### Exercises to complete
A. Reproduce the seat-booking text from "Let the database be" up to and including "available nor confirmed.".
B. List every state that the seat-booking text names in its state machine for a booking.

### Document section
_____

That conditional UPDATE is the single most important line in the whole system. The WHERE available >= 1 guard makes overselling physically impossible: the database holds a brief row lock for each statement, so the checks are serialised and only available-many of them can succeed. Here's the idea in code, including the gap where a naive version goes wrong.
Let the database be the referee
Don't try to coordinate seat allocation in your application code with counters in memory across many servers. That's a distributed-consensus problem you'll get wrong. Push the decision into a single atomic statement on a single row and let the database's locking do the hard part. The database is built for exactly this.
Hold, then confirm: the two-phase booking
A user needs time to pay, but you can't give away the seat for free while they fumble with a UPI PIN, and you can't let them hold it forever. So booking is two phases:
Hold
The atomic decrement reserves a seat and creates a hold with a short expiry (a few minutes). The seat is now neither available nor confirmed.
Pay
The user completes payment. This is a separate, slow, external step that can fail, time out, or succeed after the user gave up.
Confirm or release
On success, the hold becomes a confirmed booking. On failure or expiry, a reaper releases the hold and returns the seat to the pool.
The expiring hold is what keeps the system honest. A user who abandons checkout doesn't lock a seat forever, and a seat is never given to two people because it's removed from the available pool the instant it's held. The reaper that releases expired holds is not optional; it's the safety valve that prevents inventory from slowly leaking away into dead holds.
Payments must be idempotent
Payment is the riskiest step because it's slow and external. The user's network drops after they pay but before they see confirmation. They retry. Now you risk charging twice or, worse, taking their money and confirming nothing.
The fix is the idempotency key from the API chapter: every booking attempt carries a unique key, the payment is recorded against it, and a retry with the same key returns the original result instead of charging again. Pair this with a clear state machine for each booking (held → paid → confirmed, or held → expired → released) so that no matter how many times a request is retried or how it interleaves with the reaper, the booking lands in exactly one valid state.
The money-but-no-seat failure
The nightmare case: payment succeeds but confirmation fails (the app crashed, the hold expired in between). The user is charged with no ticket. You must reconcile this. Either confirm-after-pay is driven by a durable workflow that retries until the booking is confirmed or the payment is refunded, or a reconciliation job continuously matches successful payments against confirmed bookings and auto-refunds the orphans. Never leave it to chance.

_____

Stored data entries:
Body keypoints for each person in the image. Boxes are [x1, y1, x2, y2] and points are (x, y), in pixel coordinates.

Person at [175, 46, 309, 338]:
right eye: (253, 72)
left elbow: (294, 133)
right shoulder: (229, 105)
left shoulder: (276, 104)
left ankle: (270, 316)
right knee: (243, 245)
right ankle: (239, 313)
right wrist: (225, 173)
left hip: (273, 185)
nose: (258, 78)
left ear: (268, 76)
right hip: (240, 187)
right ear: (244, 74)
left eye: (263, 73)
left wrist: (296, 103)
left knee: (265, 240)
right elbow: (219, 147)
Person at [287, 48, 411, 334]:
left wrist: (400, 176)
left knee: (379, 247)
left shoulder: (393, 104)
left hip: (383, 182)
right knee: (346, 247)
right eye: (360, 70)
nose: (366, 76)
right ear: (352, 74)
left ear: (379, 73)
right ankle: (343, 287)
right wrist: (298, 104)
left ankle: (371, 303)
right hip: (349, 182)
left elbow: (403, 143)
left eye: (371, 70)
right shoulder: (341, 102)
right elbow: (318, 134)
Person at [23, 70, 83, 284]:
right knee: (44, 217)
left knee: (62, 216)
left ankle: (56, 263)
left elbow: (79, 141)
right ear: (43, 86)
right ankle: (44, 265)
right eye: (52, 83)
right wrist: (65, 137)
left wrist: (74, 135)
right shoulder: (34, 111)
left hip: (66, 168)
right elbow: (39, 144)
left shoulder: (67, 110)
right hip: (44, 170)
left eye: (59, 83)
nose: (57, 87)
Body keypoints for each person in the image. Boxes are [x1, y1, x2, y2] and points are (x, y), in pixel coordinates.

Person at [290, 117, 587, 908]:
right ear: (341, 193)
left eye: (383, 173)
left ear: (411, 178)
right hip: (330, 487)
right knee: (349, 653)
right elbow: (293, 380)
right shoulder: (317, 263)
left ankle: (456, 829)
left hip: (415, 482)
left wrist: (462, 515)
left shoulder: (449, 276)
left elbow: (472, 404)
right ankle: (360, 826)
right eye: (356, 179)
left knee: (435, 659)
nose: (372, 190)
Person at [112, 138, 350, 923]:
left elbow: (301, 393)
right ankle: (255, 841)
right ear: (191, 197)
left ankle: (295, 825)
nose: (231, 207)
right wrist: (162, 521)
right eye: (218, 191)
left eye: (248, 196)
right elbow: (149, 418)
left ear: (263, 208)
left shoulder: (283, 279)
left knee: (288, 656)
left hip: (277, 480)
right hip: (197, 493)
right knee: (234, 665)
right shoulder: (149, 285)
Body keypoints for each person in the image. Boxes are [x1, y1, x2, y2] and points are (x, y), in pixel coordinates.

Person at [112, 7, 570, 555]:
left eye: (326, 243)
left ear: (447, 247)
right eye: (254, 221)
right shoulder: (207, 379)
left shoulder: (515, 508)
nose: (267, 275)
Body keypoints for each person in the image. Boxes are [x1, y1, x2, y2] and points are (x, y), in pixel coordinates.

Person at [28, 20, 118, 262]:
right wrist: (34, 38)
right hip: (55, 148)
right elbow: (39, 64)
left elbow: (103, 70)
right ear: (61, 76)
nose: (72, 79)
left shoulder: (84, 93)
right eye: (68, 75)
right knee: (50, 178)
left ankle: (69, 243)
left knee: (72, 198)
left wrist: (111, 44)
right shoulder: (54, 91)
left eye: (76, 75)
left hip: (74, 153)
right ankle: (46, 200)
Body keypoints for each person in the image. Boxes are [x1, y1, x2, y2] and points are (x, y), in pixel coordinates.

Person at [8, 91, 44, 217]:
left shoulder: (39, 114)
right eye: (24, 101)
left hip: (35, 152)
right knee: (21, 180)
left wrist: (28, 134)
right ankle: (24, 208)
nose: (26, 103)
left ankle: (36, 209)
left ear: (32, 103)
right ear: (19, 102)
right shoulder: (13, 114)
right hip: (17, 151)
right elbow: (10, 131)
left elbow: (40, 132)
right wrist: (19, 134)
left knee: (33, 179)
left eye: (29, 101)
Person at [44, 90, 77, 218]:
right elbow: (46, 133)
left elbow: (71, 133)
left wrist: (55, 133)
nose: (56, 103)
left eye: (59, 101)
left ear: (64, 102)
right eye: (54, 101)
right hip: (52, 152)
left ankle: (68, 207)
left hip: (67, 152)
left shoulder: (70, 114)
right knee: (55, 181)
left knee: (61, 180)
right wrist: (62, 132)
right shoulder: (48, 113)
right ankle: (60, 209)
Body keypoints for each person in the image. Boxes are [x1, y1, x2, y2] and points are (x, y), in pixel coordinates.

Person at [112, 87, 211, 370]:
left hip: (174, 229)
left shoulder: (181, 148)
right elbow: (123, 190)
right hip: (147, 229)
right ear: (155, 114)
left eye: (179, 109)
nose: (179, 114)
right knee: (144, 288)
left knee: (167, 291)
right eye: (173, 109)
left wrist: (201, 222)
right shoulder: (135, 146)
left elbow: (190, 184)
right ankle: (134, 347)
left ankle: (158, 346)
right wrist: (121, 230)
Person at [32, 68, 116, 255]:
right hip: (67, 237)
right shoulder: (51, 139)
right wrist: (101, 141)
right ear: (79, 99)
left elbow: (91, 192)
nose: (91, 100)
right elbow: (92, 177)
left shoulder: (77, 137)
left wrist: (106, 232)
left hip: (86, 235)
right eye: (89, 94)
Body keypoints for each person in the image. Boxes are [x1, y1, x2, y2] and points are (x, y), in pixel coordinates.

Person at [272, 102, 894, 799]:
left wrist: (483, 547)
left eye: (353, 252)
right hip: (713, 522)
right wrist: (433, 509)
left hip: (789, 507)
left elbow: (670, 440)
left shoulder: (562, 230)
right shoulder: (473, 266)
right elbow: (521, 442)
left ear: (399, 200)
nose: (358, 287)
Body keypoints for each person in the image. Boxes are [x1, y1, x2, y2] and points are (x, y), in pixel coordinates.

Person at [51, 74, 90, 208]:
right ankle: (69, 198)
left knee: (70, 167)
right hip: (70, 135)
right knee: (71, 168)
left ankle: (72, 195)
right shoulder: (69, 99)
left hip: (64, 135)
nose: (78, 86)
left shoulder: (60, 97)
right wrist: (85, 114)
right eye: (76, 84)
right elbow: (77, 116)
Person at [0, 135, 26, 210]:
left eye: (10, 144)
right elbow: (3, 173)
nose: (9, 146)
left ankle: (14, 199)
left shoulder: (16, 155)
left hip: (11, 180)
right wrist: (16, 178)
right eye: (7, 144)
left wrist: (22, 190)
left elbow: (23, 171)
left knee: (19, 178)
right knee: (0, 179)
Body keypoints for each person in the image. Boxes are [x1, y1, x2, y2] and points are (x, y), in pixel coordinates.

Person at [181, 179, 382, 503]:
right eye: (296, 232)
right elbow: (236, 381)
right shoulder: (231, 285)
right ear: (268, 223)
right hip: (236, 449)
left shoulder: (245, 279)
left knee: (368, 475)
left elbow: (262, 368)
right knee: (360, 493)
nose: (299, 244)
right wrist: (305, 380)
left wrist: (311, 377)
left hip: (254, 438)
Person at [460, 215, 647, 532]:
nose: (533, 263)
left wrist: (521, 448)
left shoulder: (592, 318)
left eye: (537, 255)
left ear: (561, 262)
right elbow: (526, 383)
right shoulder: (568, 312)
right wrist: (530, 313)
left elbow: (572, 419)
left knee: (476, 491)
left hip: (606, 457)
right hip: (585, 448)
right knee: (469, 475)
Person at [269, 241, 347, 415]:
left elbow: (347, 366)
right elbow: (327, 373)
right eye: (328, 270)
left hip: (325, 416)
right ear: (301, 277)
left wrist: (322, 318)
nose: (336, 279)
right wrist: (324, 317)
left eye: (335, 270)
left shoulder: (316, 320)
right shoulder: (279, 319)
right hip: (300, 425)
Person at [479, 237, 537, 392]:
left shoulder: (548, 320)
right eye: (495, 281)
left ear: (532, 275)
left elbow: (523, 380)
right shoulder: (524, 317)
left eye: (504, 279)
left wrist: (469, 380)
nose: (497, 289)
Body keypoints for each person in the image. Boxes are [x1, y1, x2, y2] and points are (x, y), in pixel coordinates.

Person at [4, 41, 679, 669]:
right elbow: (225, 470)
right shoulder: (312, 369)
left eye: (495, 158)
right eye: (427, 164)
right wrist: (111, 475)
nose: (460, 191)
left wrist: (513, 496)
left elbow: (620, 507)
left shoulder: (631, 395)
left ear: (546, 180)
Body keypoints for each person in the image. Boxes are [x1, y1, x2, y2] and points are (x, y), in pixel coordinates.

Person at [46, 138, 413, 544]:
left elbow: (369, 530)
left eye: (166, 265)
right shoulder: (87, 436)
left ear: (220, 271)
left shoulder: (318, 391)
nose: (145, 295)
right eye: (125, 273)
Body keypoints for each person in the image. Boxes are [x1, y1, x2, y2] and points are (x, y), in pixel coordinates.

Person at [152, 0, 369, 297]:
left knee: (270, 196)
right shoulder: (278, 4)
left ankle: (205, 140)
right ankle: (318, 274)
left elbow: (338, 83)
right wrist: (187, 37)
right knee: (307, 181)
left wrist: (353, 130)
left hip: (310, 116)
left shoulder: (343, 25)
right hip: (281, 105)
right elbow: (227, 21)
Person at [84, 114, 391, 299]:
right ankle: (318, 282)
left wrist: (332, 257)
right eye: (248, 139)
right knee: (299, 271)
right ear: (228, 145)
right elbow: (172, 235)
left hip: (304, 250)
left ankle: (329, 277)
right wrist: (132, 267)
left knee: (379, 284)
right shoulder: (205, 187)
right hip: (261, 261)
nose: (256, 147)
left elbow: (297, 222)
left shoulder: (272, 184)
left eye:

_____

### Answers per task
A.
Let the database be the referee
Don't try to coordinate seat allocation in your application code with counters in memory across many servers. That's a distributed-consensus problem you'll get wrong. Push the decision into a single atomic statement on a single row and let the database's locking do the hard part. The database is built for exactly this.
Hold, then confirm: the two-phase booking
A user needs time to pay, but you can't give away the seat for free while they fumble with a UPI PIN, and you can't let them hold it forever. So booking is two phases:
Hold
The atomic decrement reserves a seat and creates a hold with a short expiry (a few minutes). The seat is now neither available nor confirmed.

B. held, paid, confirmed, expired, released